The Phase Ib/II clinical study of IMM01 combined with PD-1 antibody in the treatment of relapsed and refractory malignant tumors completed the first patient enrollment and administration
On May 17, 2022, ImmuneOnco Biopharmaceuticals (Shanghai) Co., Ltd. (hereinafter referred to as "ImmuneOnco") announced the FPI in the Phase Ib/II clinical study of first domestic SIRPα-Fc fusion protein targeting human CD47 (project number: IMM01) combined with PD-1 antibody for relapsed and refractory malignant tumors (clinical research project number: IMM01-04). The first subject was enrolled and dosed successfully. The patient was a 56-year-old male with squamous cell esophagus carcinoma and the first infusion was completed without any adverse events reported.
The preliminary data from phase I of IMM01 is promising and encouraging. At the lower doses, it has benefited some patients with advanced lymphoma with a good safety profile. These clinical manifestations benefit from our differentiated design of the IMM01 molecule. IMM01 does not bind to human erythrocytes at all so as to avoid the "antigen sink effect", and it demonstrates low antigenicity without ADA. Its smaller molecule weight (only half of IgG molecule) guarantees better tissue permeability and bioavailability. In preclinical in vivo efficacy experiments, IMM01 was tested in combination with other targeting and immunotherapy drugs showing strong tumor suppressive activity and combined drug potential against solid tumors.
PD-1 antibody demonstrated superior curative effect on a variety of tumors. The PD-1 immunotherapy was limited by the content of T cells in tumor tissue (such as "cold tumor"), most patients do not have a good response on PD-1 antibody therapy. Macrophages are innate immune cells and born to be antigen-presenting cells. After activation, they can improve the efficacy of PD-1 antibody and maintain the durability of the efficacy through the following ways:
1) Directly phagocytose tumor cells, and present the processed tumor antigens to T cells to induce tumor antigen-specific T cell responses;
2) Release of chemokines (such as CXCL9/CXCL10) to chemotaxis T cells to the tumor tissue, thereby transforming "cold tumors" into "hot tumors" (Figure 1).
Figure 1. Activation of macrophages helps to overcome low response rate and dug resistance of PD-1 antibody therapy
Dr. Tian, Wenzhi, founder, chairman and CEO of ImmuneOnco, said:"I am very pleased to see that the clinical study of our IMM01 project combined with PD-1 antibody in the treatment of relapsed and refractory malignant tumors has completed the first patient enrollment and administration. Preclinical studies have shown that IMM01 combined with PD-1 antibody has a strong synergistic effect. We have reason to believe that IMM01 combined with PD-1 antibody will have superior clinical performance and it will bring good news to the majority of cancer patients."
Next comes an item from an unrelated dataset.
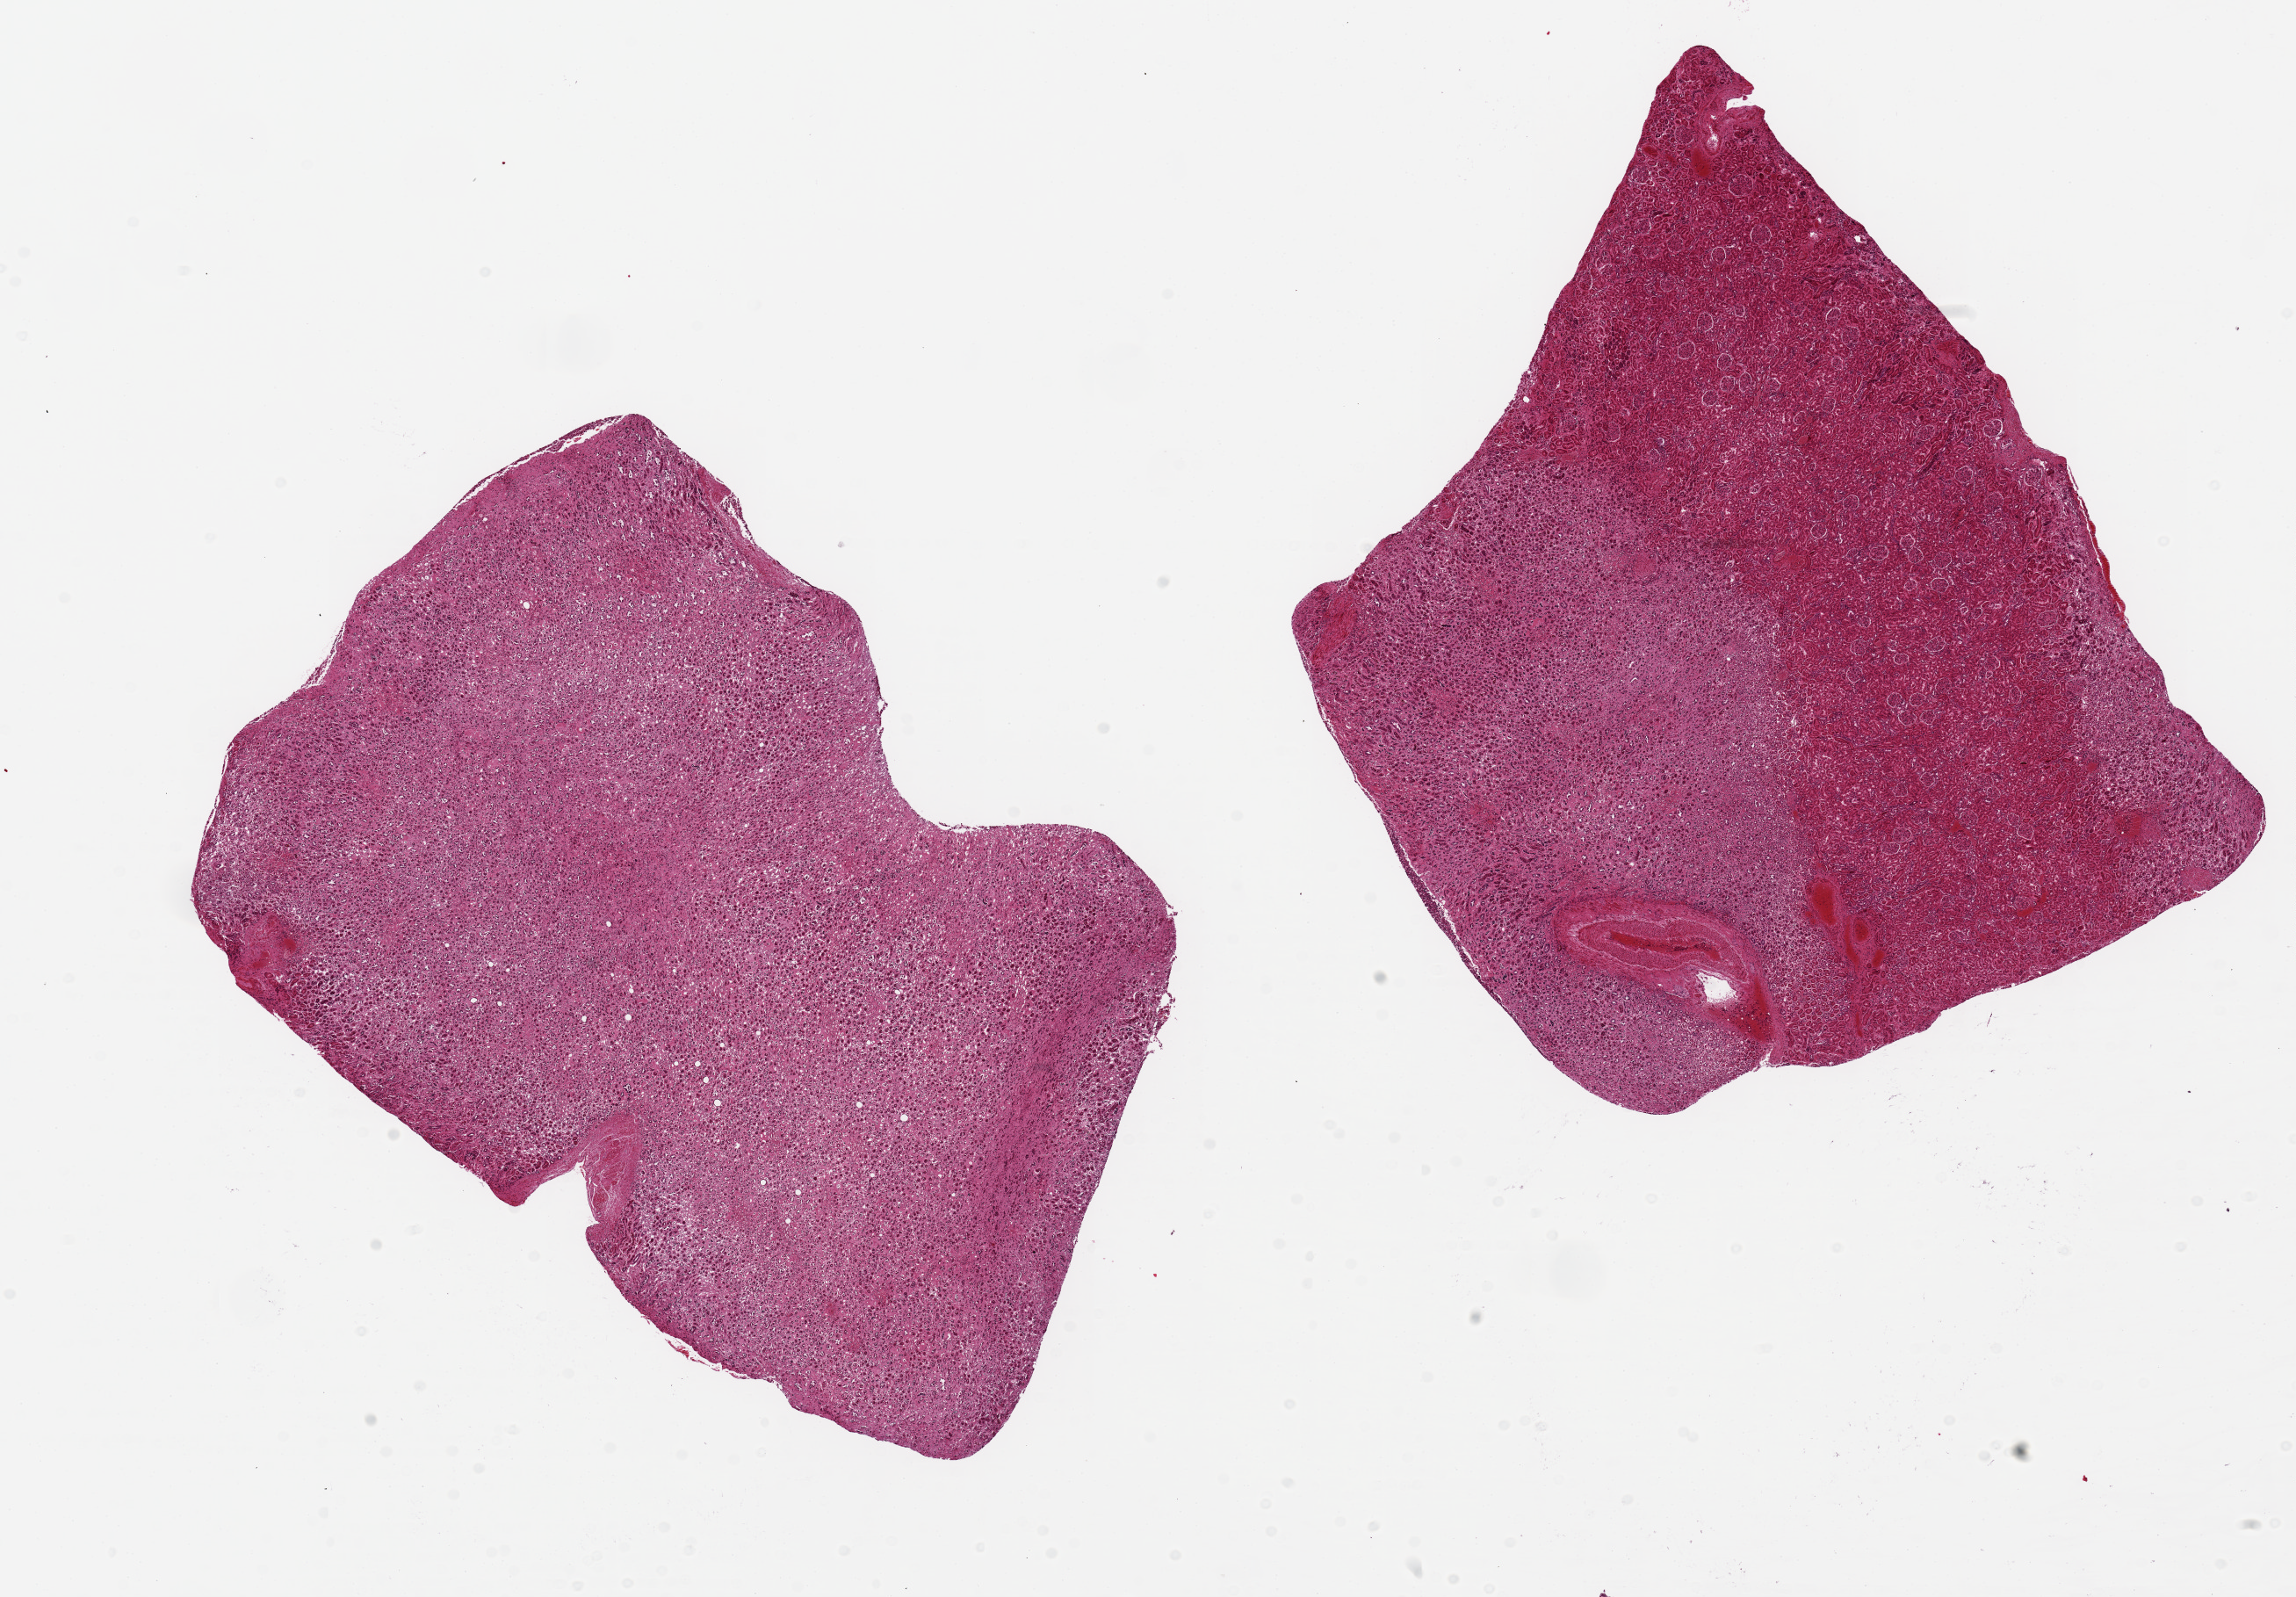
Digitized H&E-stained section — low-resolution overview of the scanned area, about 20.7 x 14.4 mm (acquisition: 20x scan). Donor: male.
Specimen: PAXgene-fixed, paraffin-embedded tissue; target tissue: renal medulla; donor tissue sample.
Figure 2. Preclinical in vivo efficacy study of IMM01 combined with PD-1 antibody
IMM01 is a new-generation immune checkpoint inhibitor with independent intellectual property rights developed based on "mAb-Trap" technology of ImmuneOnco. It targets the immunomodulatory target CD47 and activates the phagocytosis of tumor cells by macrophages, and present the phagocytosed tumor antigens to T cells, thereby exerting a powerful tumor immunotherapy effect. The IMM01 perfectly solves the major obstruction of CD47 targeting drug development. Imm01 has been approved for invention patents in China, Japan and the United States.